El reto es grande, reconoce. La estrategia es asegurar primero la vitalidad y comodidad en el área de asistencia médica y los laboratorios, y ni así renuncian a aplicar mantenimientos planificados, hasta donde se pueda.

«Estamos aquí de lunes a lunes. Un carro de guardia garantiza el traslado del personal ante cualquier avería. Por suerte los pacientes han cooperado porque saben que es por su bienestar», dice Ariel, y nos deja de prisa para atender un fusiómetro atascado en una de las salas.

Y sí, esa batalla es esencial, pero no es la única que lidera el doctor Guerra Pérez. «Vivimos pendientes del ahorro. Todos los días chequeamos consumo eléctrico, de agua, oxígeno, combustible, alimentos, medios de aseo, vestuario hospitalario… Del plan original de portadores energéticos nos pasamos en un 50 por ciento, pero es lógico.

Foto: Abel Rojas Barallobre

«De hecho, están las seis salas trabajando, la dirección no cierra… Ese plan lo reajustamos y ahora no llegamos al cien por ciento. Cuando termine sabremos cuánto costó la epidemia con detalles, porque también el personal de Economía está trabajando en función de este asunto», precisa.

Otro punto rojo en la agenda es la seguridad de la instalación: se reforzó la vigilancia con agentes y hay un sistema de cámaras en áreas sensibles por sus recursos o por el riesgo epidemiológico que entrañan, como los laboratorios.

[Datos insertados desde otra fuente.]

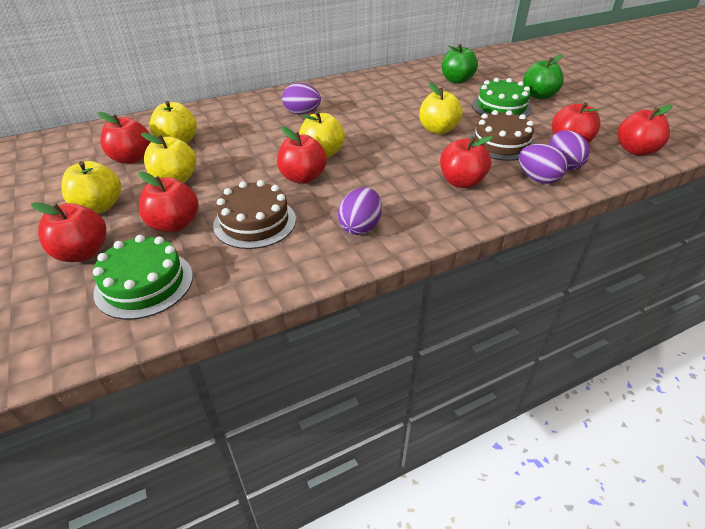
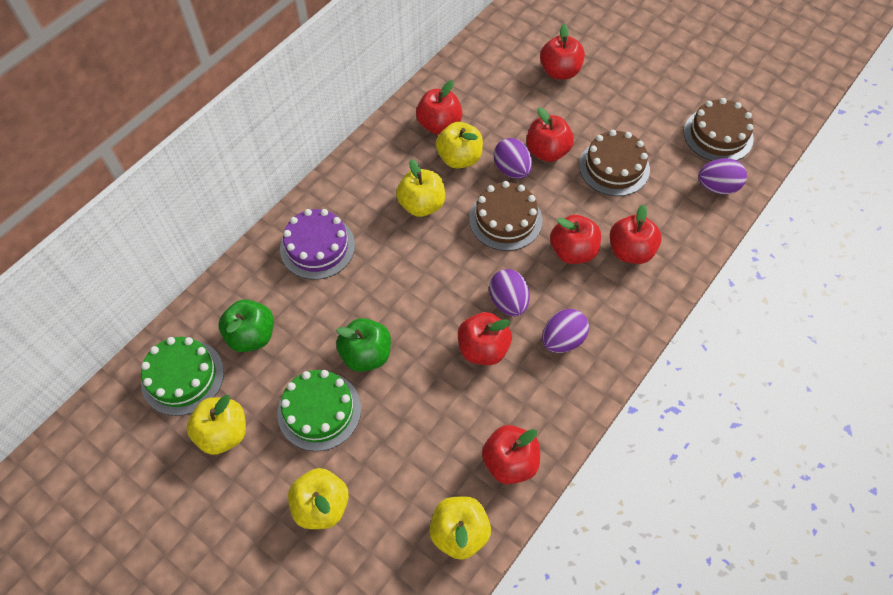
brown cake: [213,180,296,249] [468,110,535,161] = 2 -> [469,181,543,251] [579,130,650,196] [684,98,754,161] = 3
purple cake: none = 0 -> [280,209,355,280] = 1

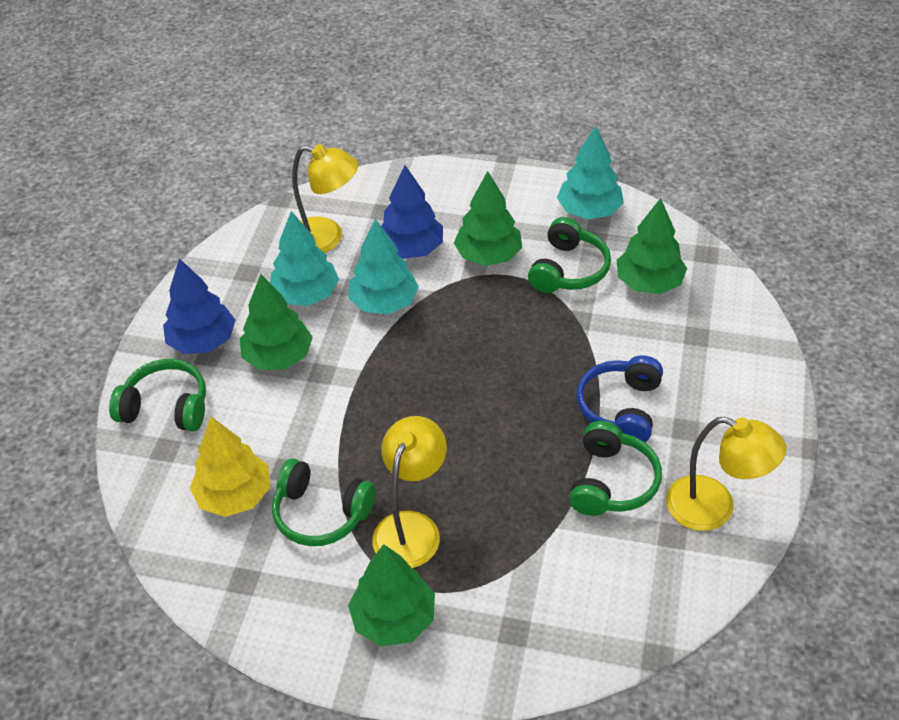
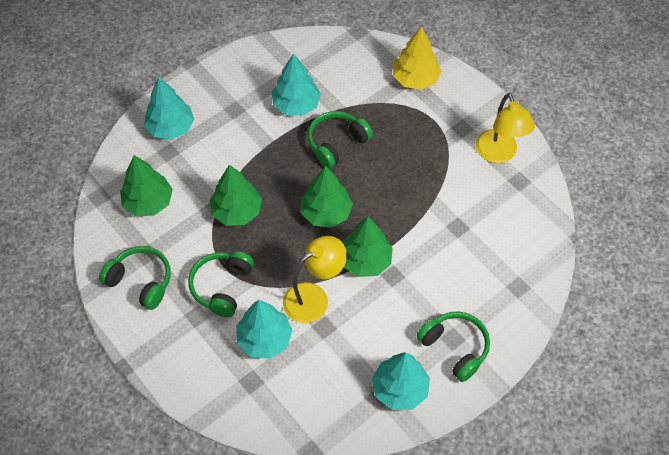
blue headphones: [576,355,663,442] = 1 -> none = 0
blue tree: [163,258,235,354] [382,165,443,259] = 2 -> none = 0
turquoise tree: [270,211,339,306] [349,219,419,314] [557,126,624,219] = 3 -> [144,77,194,140] [236,300,293,359] [272,53,321,116] [372,352,430,410] = 4
yellow lamp: [292,144,358,253] [372,416,447,568] [666,417,786,531] = 3 -> [283,236,347,323] [476,93,535,163] = 2

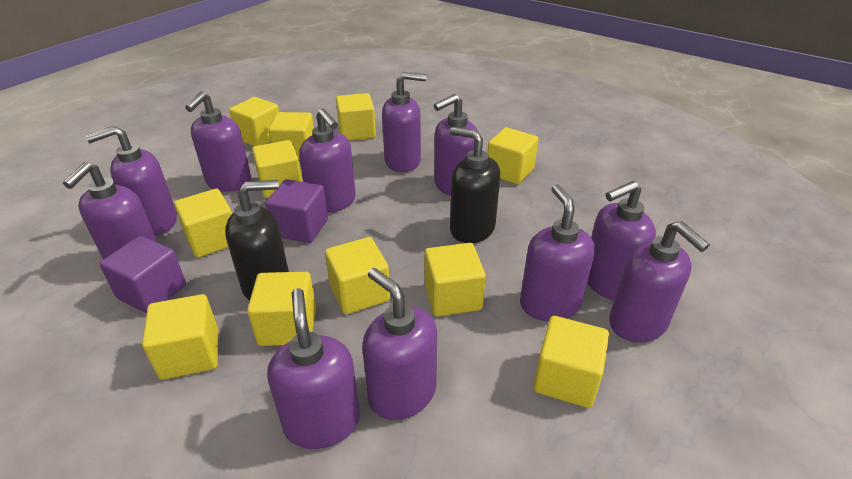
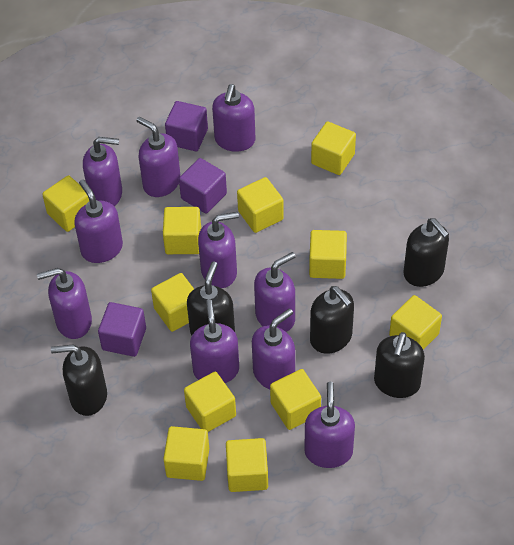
black soap dispenser: [225,180,289,301] [450,127,500,243] = 2 -> [51,344,107,416] [187,262,235,335] [310,286,354,354] [374,332,425,398] [404,218,449,287] = 5
purple cube: [100,236,186,314] [265,179,328,243] = 2 -> [98,302,146,357] [165,101,208,151] [179,158,227,214] = 3
purple soap dispenser: [63,162,158,260] [85,126,177,236] [185,92,252,192] [267,288,360,449] [299,109,356,213] [362,268,437,420] [382,72,426,172] [434,94,479,196] [520,184,595,321] [587,181,656,300] [609,221,710,342] = 11 -> [37,268,92,339] [75,179,123,263] [83,137,122,206] [136,117,181,197] [190,299,239,383] [198,212,239,288] [212,84,255,152] [252,308,295,390] [254,252,296,332] [304,382,355,468] = 10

También conocimos que tienen cinco carros en función de trámites, incluso buscar sangre y recoger muestras para análisis. Hay una ambulancia para sacar cualquier ingresado que necesite un examen en otro hospital y para el servicio de hemodiálisis. Esos vehículos se fumigan a diario y su tripulación también tiene que lavarse las manos porque el peligro está en cualquier parte.

«En estos momentos es necesario recoger y llevar a su casa a más técnicos y especialistas del laboratorio. Algunos pasan entre 12 y 24 horas con todo el equipo de protección puesto y terminan agotados», explica Guerra Pérez, y agradece el apoyo de la empresa de Ómnibus Escolares y la de Taxis: «Son choferes de mucha experiencia, incondicionales, que responden por el estado y la higiene de sus vehículos. Les creamos facilidades para que descansen y se alimenten, y ya son parte de nosotros».

Foto: Abel Rojas Barallobre

Orgulloso muestra el bien cuidado jardín interior y el de la entrada, pero reserva de postre el área más impactante: «En ese polígono entrenó la brigada que venció el ébola en África». Tras la cerca perimetral, superficies y caminos cementados: «Ahí se aprende cómo enfrentar una epidemia en campaña: por dónde entran los enfermos, qué hacer con los fallecidos y recuperados; dónde descansan los médicos».

A pesar de su valor histórico, el sitio no es un mero recordatorio: «Ojalá la población sea disciplinada y no las necesitemos nunca, pero las carpas están listas, por si hay que ampliar las capacidades del hospital. Con nosotros, este coronavirus no va a poder».